■ **Task data**:
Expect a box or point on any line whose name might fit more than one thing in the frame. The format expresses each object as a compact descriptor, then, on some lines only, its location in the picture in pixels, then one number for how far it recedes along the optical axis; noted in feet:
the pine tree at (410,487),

* * *

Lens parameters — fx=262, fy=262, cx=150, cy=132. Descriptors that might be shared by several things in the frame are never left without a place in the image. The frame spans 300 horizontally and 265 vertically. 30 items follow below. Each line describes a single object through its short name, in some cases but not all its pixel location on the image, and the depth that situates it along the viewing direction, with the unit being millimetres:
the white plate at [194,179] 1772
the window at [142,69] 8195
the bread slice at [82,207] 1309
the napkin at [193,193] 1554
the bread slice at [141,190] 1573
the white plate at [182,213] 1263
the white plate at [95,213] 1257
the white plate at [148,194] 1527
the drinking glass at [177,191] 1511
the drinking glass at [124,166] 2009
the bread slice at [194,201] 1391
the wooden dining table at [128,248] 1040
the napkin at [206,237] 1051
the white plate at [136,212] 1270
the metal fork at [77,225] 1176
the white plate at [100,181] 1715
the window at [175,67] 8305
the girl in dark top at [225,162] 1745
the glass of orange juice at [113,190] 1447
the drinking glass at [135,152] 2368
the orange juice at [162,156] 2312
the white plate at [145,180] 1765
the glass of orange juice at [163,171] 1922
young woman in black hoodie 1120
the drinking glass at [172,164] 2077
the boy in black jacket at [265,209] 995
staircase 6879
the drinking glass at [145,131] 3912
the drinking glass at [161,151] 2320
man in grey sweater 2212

■ **Task directions**: Of the lines above, output exactly those from the line bearing "staircase 6879" through the line bearing "man in grey sweater 2212", inclusive.

■ **Solved exercise**:
staircase 6879
the drinking glass at [145,131] 3912
the drinking glass at [161,151] 2320
man in grey sweater 2212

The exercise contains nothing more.